Saved data entries

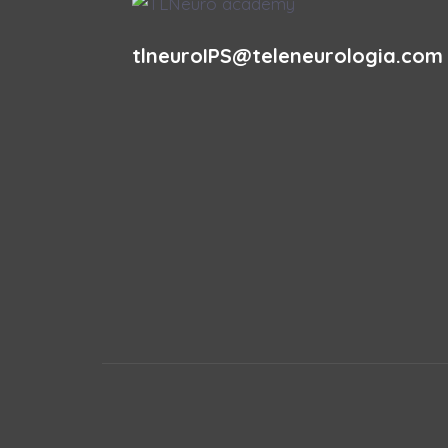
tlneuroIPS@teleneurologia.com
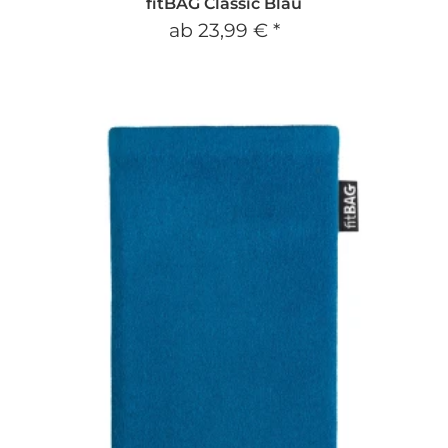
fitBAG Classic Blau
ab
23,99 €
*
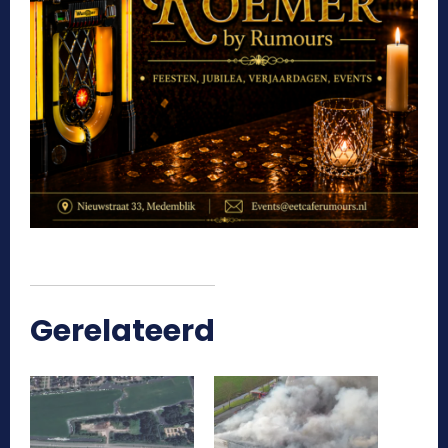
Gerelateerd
==
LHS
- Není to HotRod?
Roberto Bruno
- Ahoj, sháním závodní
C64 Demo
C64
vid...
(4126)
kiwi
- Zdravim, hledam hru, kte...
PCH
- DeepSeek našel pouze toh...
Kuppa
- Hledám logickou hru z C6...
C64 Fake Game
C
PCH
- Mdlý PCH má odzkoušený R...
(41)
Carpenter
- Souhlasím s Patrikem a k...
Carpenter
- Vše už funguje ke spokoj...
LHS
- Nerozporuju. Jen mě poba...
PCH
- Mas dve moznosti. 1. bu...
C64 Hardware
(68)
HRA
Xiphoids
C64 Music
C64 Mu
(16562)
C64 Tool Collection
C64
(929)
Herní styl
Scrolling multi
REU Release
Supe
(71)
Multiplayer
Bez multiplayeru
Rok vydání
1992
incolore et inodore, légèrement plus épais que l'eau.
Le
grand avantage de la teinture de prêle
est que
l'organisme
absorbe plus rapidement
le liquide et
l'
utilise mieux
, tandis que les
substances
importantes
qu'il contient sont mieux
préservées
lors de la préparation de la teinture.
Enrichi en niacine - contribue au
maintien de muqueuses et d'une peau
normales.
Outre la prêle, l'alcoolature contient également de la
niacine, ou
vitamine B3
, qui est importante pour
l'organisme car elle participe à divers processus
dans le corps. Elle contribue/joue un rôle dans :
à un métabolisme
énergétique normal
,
--
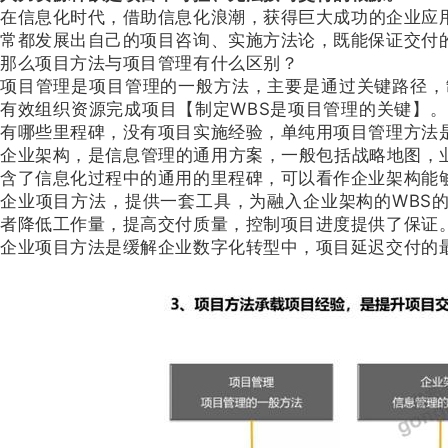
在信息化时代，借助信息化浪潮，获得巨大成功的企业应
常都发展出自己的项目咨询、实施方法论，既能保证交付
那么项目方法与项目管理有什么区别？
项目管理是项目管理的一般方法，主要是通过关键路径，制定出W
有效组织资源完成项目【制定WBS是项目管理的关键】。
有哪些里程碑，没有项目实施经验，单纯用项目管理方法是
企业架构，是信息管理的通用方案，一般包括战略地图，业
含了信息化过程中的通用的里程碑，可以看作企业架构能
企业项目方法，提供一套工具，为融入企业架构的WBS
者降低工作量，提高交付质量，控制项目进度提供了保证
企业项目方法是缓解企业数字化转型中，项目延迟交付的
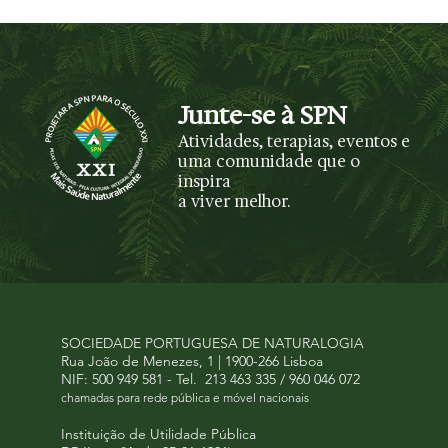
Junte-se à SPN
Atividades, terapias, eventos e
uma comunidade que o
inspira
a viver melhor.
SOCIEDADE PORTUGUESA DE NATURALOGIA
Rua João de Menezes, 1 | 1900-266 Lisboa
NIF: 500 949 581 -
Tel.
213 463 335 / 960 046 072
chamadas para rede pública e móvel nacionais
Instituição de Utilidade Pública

▸ TRY IT
Between and including the line with "项目管理是项目管理的一般方法，主要是通过关键路径，制定出W" and the line with "a viver melhor.", repeat every line exactly as it appears above, with pictures left out.

▸ YOUR RESPONSE
项目管理是项目管理的一般方法，主要是通过关键路径，制定出W
有效组织资源完成项目【制定WBS是项目管理的关键】。
有哪些里程碑，没有项目实施经验，单纯用项目管理方法是
企业架构，是信息管理的通用方案，一般包括战略地图，业
含了信息化过程中的通用的里程碑，可以看作企业架构能
企业项目方法，提供一套工具，为融入企业架构的WBS
者降低工作量，提高交付质量，控制项目进度提供了保证
企业项目方法是缓解企业数字化转型中，项目延迟交付的
Junte-se à SPN
Atividades, terapias, eventos e
uma comunidade que o
inspira
a viver melhor.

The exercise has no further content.